_Questões_.
a. Responda, com base no texto sobre o caso da delegada Juliana Domingues, às perguntas abaixo:
(i) Há quantos anos quem escreve o texto trabalha e estuda sobre violências contra as mulheres?
(ii) Em que delegacia Juliana atuava enquanto sofria as agressões?
(iii) Em que período Juliana foi vítima de violência doméstica do então marido?
b. Transcreva fielmente, do texto sobre o caso da delegada Juliana Domingues, tudo o que vai desde "A reação da" até "por ser mulher.".

_Trecho do documento_.
========
Qual o limite para vítima de violência doméstica?
Há dezoito anos trabalhando e
estudando sobre violências contra as mulheres e ainda fico estarrecida com maldade
do homem agressor. E não foi diferente com o caso da Delegada de Polícia
Juliana Domingues e do Tenente-coronel da Polícia Militar Carlos Eduardo da
Costa, ambos do Rio de Janeiro, noticiado no último dia 01.09, em rede nacional.
Entre os anos de 2021 e 2022
Juliana Domingues foi vítima de violência doméstica do então marido, o
Tenente-coronel Carlos Eduardo da Costa. Eram agressões físicas, psicológicas e
sexuais. Agredida com cintadas em que era obrigada a contar, socos na face na
presença de seus filhos, ameaças e exposições para que vizinhos soubessem que
passava por “correção”, ou seja, que era violentada, e constantes estupros.
Isso tudo ocorria quando Juliana atuava na Delegacia de Defesa da Mulher, isto
é, todo santo dia ela atendia mulheres por violências que ela mesma vivia. Por
este motivo, o agressor ainda debochava “Eu bato na delegada da DEAM. E o que
você vai fazer?” Agora imaginem como ficou o psicológico desta delegada!
Todas as sobreviventes têm um limite!
A reação da delegada veio após o
último episódio de estupro marital, seguida pela conclusão de que tudo aquilo
estava afetando seus filhos.
“Quando eu comecei a ver que o
que estava acontecendo comigo estava atingindo os meus filhos, isso me tocou
muito. Eu sabia que estava no relacionamento abusivo, eu sabia o que eu estava
passando, só que não conseguia tomar nenhuma atitude, por medo, por vergonha,
por falta de coragem.”
Este caso me provocou diversas
reflexões. Primeiro, o desafio em mostrar que a discriminação às mulheres
existe e sua presença em todas as relações humanas, em que veem as mulheres menos
capaz que o homem, simplesmente por ser mulher.
========
_Excertos de dados_.
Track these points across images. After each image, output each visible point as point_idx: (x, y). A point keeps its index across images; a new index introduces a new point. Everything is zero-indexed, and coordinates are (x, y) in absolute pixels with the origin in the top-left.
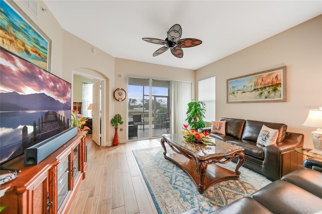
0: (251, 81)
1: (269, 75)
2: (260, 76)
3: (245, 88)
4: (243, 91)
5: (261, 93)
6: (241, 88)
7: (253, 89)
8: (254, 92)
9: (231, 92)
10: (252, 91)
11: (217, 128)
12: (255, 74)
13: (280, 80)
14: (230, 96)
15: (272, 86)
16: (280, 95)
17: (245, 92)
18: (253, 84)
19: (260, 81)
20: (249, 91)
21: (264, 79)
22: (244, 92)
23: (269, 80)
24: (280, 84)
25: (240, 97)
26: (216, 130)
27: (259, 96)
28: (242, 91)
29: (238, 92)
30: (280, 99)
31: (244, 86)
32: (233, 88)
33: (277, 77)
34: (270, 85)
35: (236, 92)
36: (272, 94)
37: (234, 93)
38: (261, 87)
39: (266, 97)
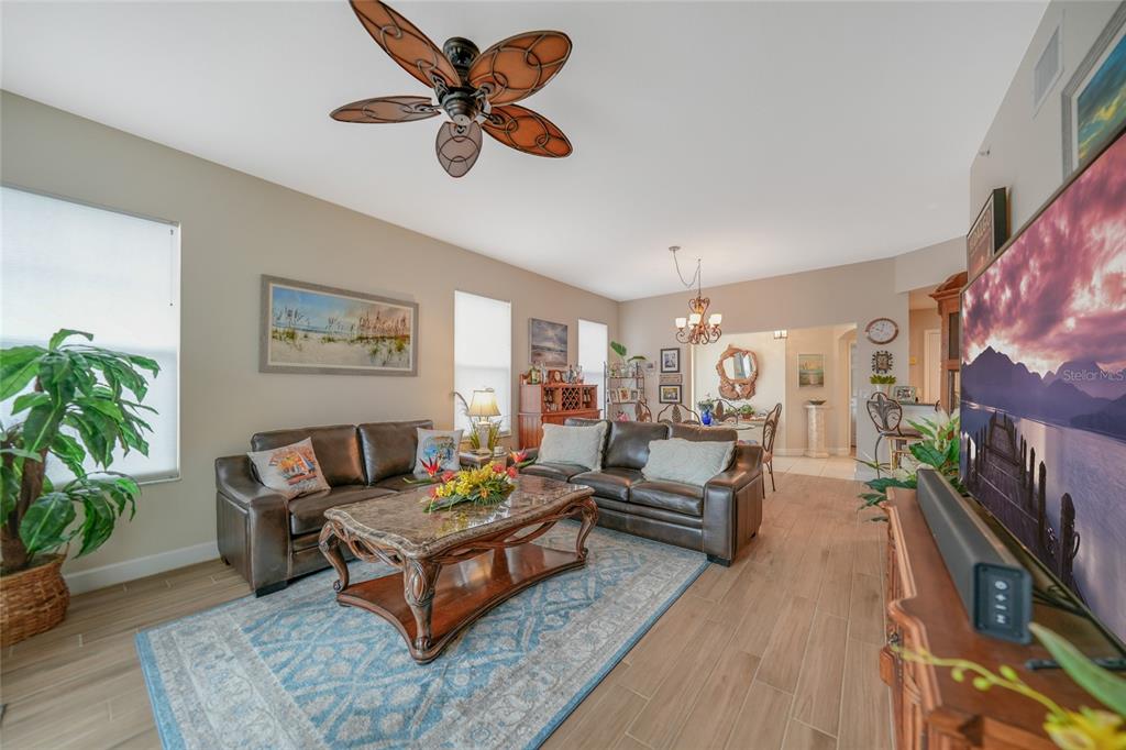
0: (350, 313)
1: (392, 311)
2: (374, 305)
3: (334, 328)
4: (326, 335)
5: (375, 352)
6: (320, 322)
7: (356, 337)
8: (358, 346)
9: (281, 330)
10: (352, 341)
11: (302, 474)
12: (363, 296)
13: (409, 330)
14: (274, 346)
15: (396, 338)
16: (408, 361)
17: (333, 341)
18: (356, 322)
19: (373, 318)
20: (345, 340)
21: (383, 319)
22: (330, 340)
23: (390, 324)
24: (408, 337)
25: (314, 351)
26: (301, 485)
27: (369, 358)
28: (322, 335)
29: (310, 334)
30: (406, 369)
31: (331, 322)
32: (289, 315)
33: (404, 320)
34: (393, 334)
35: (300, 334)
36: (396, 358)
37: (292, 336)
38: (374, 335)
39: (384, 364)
========
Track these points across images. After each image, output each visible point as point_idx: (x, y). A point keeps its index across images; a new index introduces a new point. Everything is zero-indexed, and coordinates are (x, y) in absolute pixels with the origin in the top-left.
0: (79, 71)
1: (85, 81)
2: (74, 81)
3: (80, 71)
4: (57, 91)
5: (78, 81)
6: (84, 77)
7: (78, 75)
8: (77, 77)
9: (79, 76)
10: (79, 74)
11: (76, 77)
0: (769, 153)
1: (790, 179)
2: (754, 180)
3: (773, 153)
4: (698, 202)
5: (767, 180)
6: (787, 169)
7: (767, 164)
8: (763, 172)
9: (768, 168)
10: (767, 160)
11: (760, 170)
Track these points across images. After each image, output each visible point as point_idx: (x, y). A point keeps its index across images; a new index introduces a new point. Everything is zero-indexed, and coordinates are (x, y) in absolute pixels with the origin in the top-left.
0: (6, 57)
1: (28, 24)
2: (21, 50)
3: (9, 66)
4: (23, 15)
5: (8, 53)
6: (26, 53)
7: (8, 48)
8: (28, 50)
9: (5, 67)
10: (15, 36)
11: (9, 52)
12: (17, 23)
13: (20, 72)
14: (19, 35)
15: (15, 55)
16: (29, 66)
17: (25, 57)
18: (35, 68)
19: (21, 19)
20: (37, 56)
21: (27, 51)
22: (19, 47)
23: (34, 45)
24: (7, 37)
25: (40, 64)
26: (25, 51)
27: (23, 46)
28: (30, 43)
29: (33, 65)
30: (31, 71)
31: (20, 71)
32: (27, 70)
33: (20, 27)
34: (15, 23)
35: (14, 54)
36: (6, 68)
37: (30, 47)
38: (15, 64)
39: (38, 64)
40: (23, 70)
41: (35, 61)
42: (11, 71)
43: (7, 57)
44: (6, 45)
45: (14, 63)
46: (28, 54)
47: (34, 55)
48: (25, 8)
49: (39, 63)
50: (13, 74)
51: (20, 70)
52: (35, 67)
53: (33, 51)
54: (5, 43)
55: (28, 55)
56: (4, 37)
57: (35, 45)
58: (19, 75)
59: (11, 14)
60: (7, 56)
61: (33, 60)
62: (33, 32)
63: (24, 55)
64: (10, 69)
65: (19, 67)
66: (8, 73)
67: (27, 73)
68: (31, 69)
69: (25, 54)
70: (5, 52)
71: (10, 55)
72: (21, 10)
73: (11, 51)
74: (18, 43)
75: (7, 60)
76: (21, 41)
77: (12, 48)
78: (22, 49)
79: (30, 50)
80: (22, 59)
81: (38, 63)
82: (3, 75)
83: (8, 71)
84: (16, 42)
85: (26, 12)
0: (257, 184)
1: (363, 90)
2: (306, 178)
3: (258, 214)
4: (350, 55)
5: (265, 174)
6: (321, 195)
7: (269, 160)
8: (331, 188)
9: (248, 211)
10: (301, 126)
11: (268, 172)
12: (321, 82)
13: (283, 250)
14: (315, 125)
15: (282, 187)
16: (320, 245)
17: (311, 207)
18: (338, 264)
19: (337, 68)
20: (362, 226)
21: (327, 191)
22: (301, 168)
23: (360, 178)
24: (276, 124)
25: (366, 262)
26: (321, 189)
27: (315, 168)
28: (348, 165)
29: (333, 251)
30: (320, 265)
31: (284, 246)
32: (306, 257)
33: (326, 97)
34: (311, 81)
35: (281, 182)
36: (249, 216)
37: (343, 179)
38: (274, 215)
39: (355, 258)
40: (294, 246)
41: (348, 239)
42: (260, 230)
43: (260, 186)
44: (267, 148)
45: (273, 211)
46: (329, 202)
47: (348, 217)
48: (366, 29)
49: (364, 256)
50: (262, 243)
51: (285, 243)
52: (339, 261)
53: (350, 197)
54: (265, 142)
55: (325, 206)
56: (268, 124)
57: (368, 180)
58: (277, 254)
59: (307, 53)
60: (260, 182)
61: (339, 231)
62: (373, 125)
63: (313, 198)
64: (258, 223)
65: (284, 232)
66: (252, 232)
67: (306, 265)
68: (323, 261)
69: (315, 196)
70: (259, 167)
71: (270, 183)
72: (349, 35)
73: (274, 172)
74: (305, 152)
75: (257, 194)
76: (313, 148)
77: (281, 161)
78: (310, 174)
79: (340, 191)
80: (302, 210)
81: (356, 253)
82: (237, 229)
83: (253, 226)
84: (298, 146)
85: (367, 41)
========
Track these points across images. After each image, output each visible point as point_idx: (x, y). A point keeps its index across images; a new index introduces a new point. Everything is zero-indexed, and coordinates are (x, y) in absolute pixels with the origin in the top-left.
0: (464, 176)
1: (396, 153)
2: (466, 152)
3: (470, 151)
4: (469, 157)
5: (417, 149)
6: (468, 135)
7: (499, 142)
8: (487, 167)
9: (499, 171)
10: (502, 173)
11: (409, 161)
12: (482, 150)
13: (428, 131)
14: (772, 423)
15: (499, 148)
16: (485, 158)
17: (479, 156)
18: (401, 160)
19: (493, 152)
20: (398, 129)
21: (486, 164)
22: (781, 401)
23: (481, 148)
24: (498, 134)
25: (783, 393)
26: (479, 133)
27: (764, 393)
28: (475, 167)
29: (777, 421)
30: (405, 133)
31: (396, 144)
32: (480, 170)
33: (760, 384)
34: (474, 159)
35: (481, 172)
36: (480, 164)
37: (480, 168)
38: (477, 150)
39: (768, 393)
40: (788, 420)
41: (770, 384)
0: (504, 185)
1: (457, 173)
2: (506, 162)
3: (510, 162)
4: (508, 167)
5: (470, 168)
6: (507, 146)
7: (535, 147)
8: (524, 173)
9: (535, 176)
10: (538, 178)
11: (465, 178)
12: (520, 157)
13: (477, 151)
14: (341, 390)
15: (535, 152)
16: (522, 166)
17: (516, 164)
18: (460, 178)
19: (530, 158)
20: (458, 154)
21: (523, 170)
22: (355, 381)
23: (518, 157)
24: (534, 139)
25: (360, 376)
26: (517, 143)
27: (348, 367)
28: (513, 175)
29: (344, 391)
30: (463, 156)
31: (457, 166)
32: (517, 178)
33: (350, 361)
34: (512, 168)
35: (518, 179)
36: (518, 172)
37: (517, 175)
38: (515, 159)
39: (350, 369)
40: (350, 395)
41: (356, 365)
========
_Questões resolvidas_.
a.
(i) Há dezoito anos.
(ii) Na Delegacia de Defesa da Mulher.
(iii) Entre os anos de 2021 e 2022.

b.
A reação da delegada veio após o
último episódio de estupro marital, seguida pela conclusão de que tudo aquilo
estava afetando seus filhos.
“Quando eu comecei a ver que o
que estava acontecendo comigo estava atingindo os meus filhos, isso me tocou
muito. Eu sabia que estava no relacionamento abusivo, eu sabia o que eu estava
passando, só que não conseguia tomar nenhuma atitude, por medo, por vergonha,
por falta de coragem.”
Este caso me provocou diversas
reflexões. Primeiro, o desafio em mostrar que a discriminação às mulheres
existe e sua presença em todas as relações humanas, em que veem as mulheres menos
capaz que o homem, simplesmente por ser mulher.